“Who rules Britain? Another Coalition?”


Emeritus Professor Wyn Grant on why Britain is heading for a hung parliament and another coalition. 

By Wyn Grant

Professor Peter Pulzer once stated ‘Class is the basis of British politics, all else is embellishment and detail.’   Of course, there were always voters who deviated from their class affiliation. Without the votes of working class Conservatives, whether instrumental or deferential, the Conservatives would not have been as electorally successful as they were in the 20th century.   There were also a smaller number of middle class Labour voters.

As a generalisation, Pulzer’s comment held true in the 1950s and 1960s and even into the 1970s.   It provided a basis for the two party system and for uniform swing across the nation as a whole.   I recently watched a re-run of the broadcast covering the October 1974 general election and there was a neat symmetry between the national swing and the seats that changed hands. Very few deviated from the general pattern.

Over time, class has eroded as a guide to voting behaviour which is not to say that someone’s economic circumstances are irrelevant to the way in which they vote. However, as class has declined as a socially relevant construct, party identification has declined as well.   The number of voters that can be relied on to turn out for one of the two main parties, election after election, has declined.   As society has become more fragmented, voting choices have become more fragmented. Fewer votes turn out to vote when it is no longer a means of declaring solidarity with a particular social identity.

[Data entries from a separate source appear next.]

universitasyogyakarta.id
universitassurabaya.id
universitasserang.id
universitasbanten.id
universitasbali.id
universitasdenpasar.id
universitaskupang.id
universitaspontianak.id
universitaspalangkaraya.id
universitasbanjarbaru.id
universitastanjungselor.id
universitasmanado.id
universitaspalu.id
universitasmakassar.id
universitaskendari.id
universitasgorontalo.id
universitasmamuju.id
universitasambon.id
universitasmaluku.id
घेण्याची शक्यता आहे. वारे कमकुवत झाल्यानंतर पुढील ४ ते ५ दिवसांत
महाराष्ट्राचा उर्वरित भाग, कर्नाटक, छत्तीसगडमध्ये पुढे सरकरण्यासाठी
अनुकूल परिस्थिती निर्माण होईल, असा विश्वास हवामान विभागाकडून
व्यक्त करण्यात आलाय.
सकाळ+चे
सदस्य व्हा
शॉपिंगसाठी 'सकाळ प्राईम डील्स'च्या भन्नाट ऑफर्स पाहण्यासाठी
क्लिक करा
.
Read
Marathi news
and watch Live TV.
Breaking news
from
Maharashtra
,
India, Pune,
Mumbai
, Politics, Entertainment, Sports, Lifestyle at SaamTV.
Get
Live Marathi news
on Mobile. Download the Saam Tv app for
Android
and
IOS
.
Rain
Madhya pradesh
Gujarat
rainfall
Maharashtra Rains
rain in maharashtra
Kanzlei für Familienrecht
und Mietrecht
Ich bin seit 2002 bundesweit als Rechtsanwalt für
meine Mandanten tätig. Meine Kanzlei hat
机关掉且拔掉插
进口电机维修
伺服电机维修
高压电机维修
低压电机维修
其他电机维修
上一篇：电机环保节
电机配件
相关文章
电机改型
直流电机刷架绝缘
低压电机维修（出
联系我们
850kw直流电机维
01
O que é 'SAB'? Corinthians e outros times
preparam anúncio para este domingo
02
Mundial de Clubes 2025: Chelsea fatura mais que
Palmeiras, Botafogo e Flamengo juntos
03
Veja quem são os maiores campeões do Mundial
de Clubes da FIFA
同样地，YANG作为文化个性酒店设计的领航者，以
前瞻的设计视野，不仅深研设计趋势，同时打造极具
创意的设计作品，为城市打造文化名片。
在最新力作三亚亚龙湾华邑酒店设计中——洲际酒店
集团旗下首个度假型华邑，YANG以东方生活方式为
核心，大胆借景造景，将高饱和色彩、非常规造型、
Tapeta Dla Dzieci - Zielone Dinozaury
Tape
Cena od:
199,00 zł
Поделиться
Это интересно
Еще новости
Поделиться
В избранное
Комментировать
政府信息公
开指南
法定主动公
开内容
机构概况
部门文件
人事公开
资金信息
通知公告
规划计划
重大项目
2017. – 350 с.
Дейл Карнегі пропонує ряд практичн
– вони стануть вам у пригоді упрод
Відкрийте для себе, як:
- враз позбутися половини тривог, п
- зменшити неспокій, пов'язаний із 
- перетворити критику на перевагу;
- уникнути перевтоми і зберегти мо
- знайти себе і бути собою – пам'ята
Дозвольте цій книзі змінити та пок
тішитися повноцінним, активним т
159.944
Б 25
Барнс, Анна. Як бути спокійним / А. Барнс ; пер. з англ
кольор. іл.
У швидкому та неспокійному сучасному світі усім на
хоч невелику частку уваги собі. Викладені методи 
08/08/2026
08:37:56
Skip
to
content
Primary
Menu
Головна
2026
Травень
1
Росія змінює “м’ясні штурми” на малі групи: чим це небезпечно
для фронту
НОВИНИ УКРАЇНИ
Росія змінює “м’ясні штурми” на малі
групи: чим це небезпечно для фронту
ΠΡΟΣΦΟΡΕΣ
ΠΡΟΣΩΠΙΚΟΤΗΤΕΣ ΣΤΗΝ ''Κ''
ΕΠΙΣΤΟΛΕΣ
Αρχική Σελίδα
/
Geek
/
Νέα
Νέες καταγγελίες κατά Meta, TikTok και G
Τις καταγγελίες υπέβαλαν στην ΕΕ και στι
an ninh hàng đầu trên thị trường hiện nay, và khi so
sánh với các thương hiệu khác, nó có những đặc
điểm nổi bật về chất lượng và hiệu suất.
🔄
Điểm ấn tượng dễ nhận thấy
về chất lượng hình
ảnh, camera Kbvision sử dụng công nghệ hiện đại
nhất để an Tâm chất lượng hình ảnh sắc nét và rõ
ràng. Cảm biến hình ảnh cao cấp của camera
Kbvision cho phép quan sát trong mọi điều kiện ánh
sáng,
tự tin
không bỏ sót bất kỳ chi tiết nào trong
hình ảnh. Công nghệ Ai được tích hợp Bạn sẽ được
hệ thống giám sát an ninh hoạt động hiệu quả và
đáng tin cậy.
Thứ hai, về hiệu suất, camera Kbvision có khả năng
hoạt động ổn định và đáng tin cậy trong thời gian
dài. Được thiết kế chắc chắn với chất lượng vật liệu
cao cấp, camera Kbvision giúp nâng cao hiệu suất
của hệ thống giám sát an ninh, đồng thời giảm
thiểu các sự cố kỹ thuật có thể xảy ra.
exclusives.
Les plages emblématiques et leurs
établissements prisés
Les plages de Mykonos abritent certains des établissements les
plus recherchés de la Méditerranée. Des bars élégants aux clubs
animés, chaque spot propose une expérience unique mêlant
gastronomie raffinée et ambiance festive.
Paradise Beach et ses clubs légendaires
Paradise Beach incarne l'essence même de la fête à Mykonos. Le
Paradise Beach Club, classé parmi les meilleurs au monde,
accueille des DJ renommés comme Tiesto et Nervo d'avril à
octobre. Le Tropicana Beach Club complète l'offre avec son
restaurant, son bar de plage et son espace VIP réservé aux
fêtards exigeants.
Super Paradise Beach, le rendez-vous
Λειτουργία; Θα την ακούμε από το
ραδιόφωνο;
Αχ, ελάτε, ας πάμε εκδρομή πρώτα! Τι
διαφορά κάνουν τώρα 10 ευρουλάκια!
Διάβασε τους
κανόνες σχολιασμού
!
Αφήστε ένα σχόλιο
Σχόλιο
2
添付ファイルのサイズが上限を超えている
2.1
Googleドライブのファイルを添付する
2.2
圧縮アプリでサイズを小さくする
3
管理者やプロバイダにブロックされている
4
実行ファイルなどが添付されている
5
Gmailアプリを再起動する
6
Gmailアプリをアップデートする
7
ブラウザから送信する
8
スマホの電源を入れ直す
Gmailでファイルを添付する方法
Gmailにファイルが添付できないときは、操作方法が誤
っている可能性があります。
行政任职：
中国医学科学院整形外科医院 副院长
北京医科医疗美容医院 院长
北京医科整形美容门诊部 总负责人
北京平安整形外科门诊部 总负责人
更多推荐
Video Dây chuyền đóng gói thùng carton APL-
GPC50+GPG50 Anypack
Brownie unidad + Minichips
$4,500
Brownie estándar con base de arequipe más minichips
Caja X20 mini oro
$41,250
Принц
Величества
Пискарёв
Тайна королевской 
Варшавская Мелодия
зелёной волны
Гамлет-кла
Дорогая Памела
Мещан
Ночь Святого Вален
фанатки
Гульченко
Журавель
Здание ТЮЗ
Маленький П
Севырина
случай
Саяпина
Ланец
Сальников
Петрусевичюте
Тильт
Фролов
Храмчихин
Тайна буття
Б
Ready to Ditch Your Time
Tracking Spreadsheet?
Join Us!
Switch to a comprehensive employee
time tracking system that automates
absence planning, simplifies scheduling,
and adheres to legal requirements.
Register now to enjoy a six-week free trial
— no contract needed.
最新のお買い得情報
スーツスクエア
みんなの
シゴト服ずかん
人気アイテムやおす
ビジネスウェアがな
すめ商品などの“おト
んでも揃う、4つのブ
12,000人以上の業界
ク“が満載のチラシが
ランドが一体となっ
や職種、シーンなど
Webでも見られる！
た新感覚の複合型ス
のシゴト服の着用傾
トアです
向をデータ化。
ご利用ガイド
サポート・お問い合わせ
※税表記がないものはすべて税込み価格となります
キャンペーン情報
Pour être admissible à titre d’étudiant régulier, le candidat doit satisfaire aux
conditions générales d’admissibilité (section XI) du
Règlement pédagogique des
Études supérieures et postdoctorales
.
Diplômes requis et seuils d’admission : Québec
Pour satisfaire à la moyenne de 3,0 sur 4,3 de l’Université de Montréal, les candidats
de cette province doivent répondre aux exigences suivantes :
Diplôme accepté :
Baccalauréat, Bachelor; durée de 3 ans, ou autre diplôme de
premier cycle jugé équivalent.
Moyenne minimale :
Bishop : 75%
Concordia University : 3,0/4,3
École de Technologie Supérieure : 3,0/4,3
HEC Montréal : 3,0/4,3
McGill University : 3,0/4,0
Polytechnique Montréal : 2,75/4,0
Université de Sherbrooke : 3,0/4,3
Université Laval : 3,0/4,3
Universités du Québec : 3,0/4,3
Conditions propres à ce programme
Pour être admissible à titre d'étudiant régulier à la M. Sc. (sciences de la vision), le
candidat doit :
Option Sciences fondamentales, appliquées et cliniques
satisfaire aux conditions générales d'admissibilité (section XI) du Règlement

It is therefore becoming more and more difficult to win an overall majority in a general election. Tony Blair managed to do it in three successive elections by constructing a very broad appeal. However, the latest figures from Election Forecast UK suggest another hung Parliament in May 2014: Labour 301; Conservatives 270; Liberal Democrats 25; Scottish National Party 21; UKIP, 3; Plaid Cymru, 2; Other, 1 (these figures exclude Northern Ireland).   The distribution of seats could change by the time of the election, but an overall majority for any one party looks unlikely.

It is very likely that uniform national swing will be meaningless in the election, and regional swing won’t offer much of a guide either.   A number of constituencies will see genuine four party contests and this could make results very unpredictable: there will certainly be surprises.   It will be possible to win a seat with just 26 per cent of the vote and, of course, an even smaller share of the electorate.

Three scenarios are possible after the election.   The largest party could seek to govern on its own without any kind of agreement with another party.   There would be reluctance by the opposition parties to vote for a motion of no confidence which would bring down the government and, given their fragmentation, it might be difficult to deliver a majority in favour.   Even if such a result could be contrived, voters would not welcome another election so soon after the last one. The smaller parties might be the most likely to lose seats and therefore would be most cautious about provoking an electoral contest.   It would also probably not resolve anything in terms of producing a clear winner.

The largest party could conclude a ‘confidence and supply’ arrangement with one or more minority parties.   This would not involve any offers of office, but probably some concessions on policy.   The opposition party would then support the Government, or at least not oppose them, on no confidence motions and on passing the budget.

A third possibility is another coalition.   In practice, this is most likely to be a continuation of the existing one between the Conservatives and the Liberal Democrats.   The Nationalist parties and the Northern Ireland parties would be unlikely to enter into such an arrangement.   Some backbench Conservatives might favour a deal with UKIP if this provided sufficient votes, but the Conservative leadership would be opposed.

Some caution is necessary about whether a deal between the Conservatives and Liberal Democrats would be possible.   It would not be so easy to negotiate as in 2010.   However, the Liberal Democrats would probably be prepared to accept a referendum on British membership of the EU if they got a constitutional concession such as proportional representation in local government elections and a reactivation of efforts to reform the Lords.

What is less certain is whether they would have enough seats to give the Conservatives a secure majority.   On the figures quoted above, the Conservatives would still be below the Labour total with the addition of the Liberal Democrats. There may also be some doubts about whether the Liberal Democrats will win even 25 seats. Their poor national figures are offset by strength in particular constituencies.   However, a number of their sitting MPs are retiring and incumbency is particularly important to them.

Does it matter whether there is a government that can be sustained for the lifetime of a Parliament?   There is disagreement about how far the budget deficit has been reduced, but what is clear is that further cuts in public expenditure will be unavoidable whichever party is in power. The recovery has failed to boost tax revenues, particularly income taxes, sufficiently.   Proposed new taxes such as a ‘mansion tax’ will make a relatively marginal difference to the totals.   Hence, the Government that secures office will have to make some difficult choices, but may lack the political backing and the legitimacy to do so.

Professor Wyn Grant
Professor Wyn Grant

Professor Wyn Grant joined the Department of Politics and International Studies at the University of Warwick in 1971 and was chair of department from 1990 to 1997. In 2010 he was presented with the Diamond Jubilee Lifetime Achievement award by the Political Studies Association. He was elected an Academician of the Academy of Social Sciences in 2011.